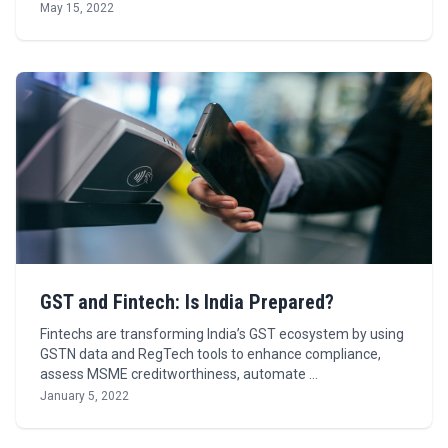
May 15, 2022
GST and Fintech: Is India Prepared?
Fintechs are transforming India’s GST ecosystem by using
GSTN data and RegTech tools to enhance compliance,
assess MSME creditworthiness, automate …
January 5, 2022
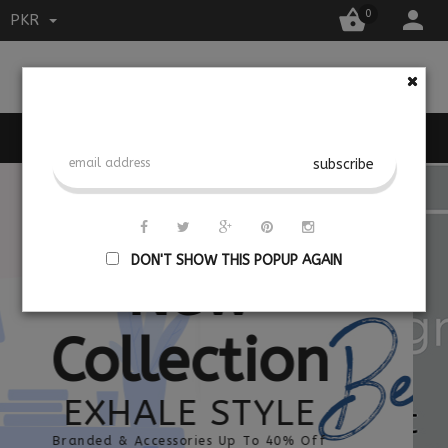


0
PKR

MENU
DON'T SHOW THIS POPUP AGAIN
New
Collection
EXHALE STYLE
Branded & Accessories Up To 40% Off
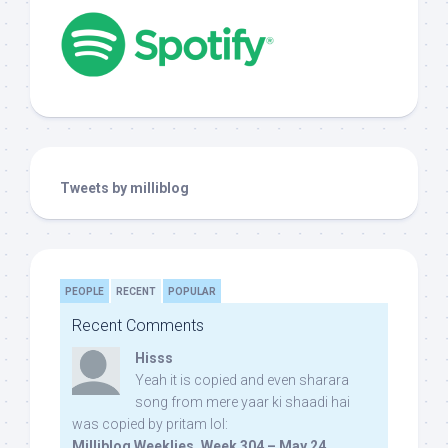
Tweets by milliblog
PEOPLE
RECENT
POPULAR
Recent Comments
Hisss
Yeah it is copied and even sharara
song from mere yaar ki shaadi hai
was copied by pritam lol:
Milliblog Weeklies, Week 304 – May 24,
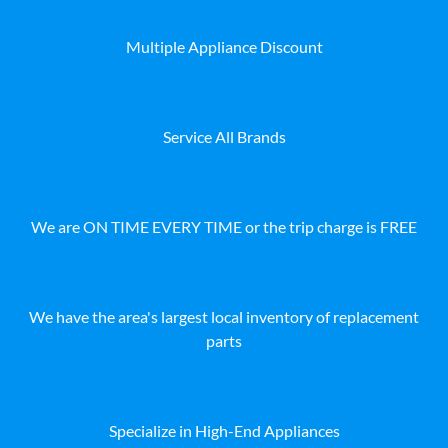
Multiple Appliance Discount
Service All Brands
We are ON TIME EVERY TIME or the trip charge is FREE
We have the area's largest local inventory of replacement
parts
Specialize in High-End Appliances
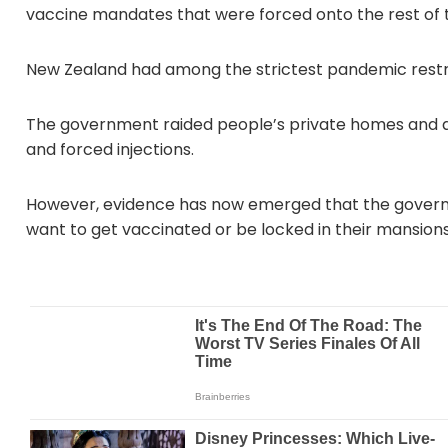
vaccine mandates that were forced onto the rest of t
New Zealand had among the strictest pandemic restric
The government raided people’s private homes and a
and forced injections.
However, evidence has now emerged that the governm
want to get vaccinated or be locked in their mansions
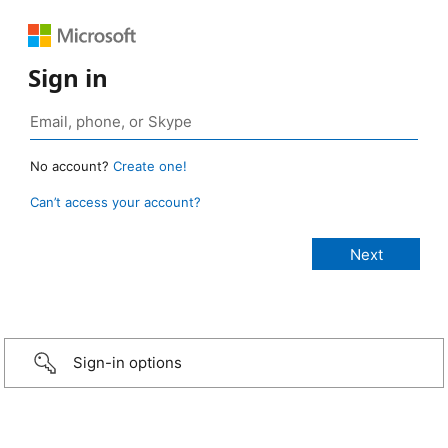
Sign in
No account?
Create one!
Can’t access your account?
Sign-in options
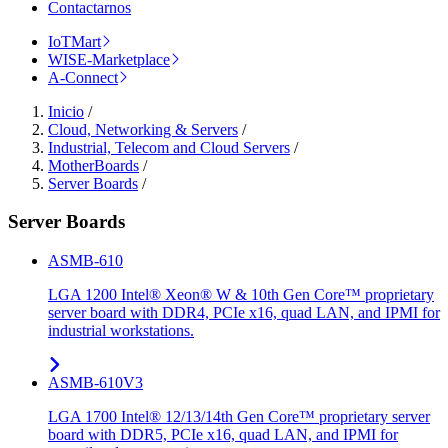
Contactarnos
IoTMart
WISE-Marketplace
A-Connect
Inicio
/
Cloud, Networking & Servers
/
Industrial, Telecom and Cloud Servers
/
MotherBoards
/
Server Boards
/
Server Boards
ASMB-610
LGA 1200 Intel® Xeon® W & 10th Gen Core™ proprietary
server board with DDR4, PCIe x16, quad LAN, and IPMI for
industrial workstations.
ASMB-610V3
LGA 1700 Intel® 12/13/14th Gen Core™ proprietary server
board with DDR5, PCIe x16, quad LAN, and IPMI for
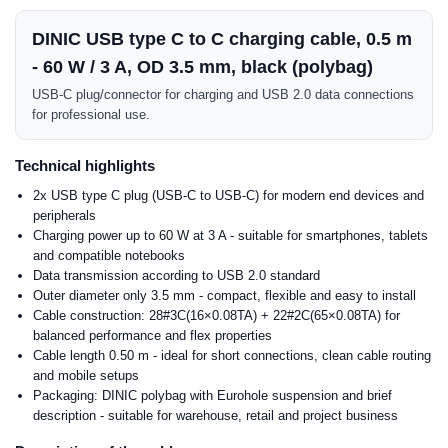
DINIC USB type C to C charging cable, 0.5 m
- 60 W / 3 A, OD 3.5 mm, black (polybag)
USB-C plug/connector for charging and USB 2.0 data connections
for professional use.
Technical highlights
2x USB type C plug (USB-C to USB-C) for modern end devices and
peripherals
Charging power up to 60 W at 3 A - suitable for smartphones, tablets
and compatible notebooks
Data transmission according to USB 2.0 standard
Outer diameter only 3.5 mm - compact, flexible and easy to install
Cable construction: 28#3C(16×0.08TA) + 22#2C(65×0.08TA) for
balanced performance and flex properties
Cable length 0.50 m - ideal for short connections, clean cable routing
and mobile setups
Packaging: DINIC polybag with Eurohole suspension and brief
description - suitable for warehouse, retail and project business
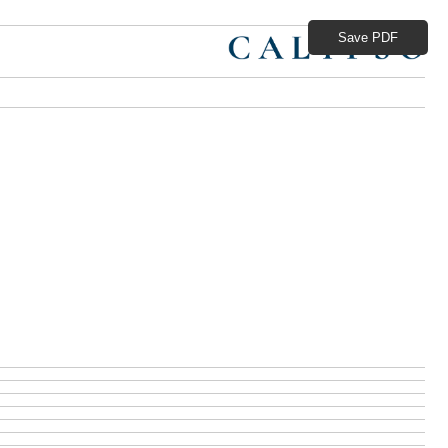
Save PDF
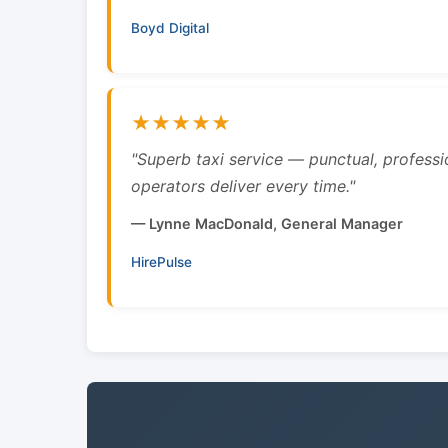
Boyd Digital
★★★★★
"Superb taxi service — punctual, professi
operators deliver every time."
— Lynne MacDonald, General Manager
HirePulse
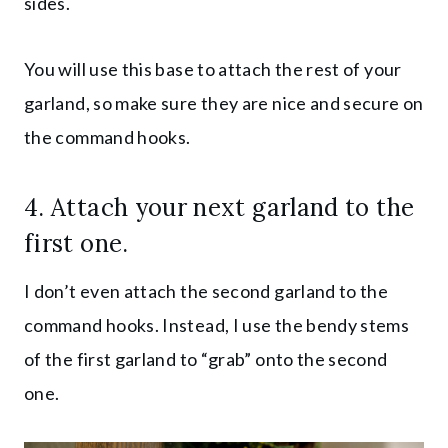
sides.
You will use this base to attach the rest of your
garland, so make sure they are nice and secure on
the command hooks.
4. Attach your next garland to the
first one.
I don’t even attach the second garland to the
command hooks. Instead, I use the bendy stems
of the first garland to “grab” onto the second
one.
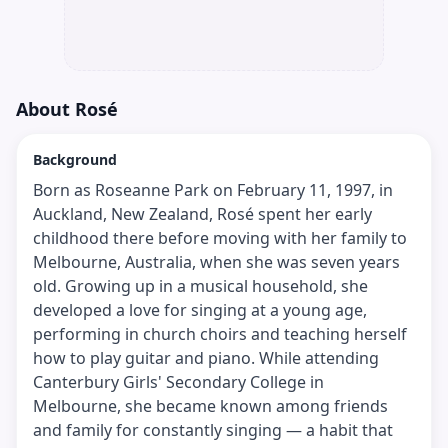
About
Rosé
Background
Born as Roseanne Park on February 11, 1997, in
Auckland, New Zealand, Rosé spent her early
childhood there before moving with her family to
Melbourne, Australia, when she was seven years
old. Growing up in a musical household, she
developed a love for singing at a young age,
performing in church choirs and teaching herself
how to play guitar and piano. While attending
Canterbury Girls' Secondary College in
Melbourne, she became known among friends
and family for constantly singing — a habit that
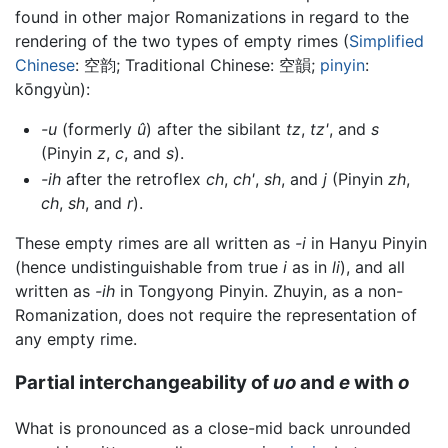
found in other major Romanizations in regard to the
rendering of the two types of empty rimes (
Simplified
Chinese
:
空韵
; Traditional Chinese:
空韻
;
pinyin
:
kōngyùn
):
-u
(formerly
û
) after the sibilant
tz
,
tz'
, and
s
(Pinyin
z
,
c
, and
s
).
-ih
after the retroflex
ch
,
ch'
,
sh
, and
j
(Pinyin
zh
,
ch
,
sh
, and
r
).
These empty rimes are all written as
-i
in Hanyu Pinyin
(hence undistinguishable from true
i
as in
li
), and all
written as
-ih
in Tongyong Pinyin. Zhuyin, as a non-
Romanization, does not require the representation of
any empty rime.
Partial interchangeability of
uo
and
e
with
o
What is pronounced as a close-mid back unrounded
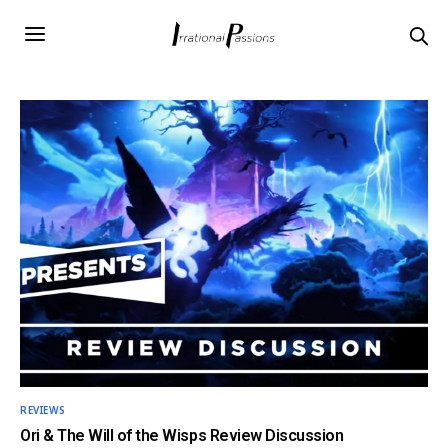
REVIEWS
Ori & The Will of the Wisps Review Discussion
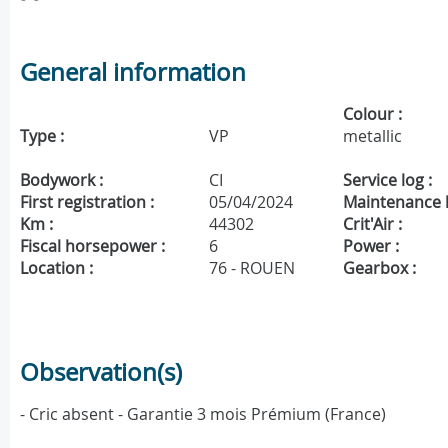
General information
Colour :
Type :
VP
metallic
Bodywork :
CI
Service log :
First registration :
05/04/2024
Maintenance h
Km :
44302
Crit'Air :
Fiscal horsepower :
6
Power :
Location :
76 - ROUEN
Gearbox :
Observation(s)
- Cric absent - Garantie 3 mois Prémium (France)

## Job item
Lines above that include the string "Melbourne" need to be copied.

## Exercise result
Melbourne, Australia, when she was seven years
Melbourne, she became known among friends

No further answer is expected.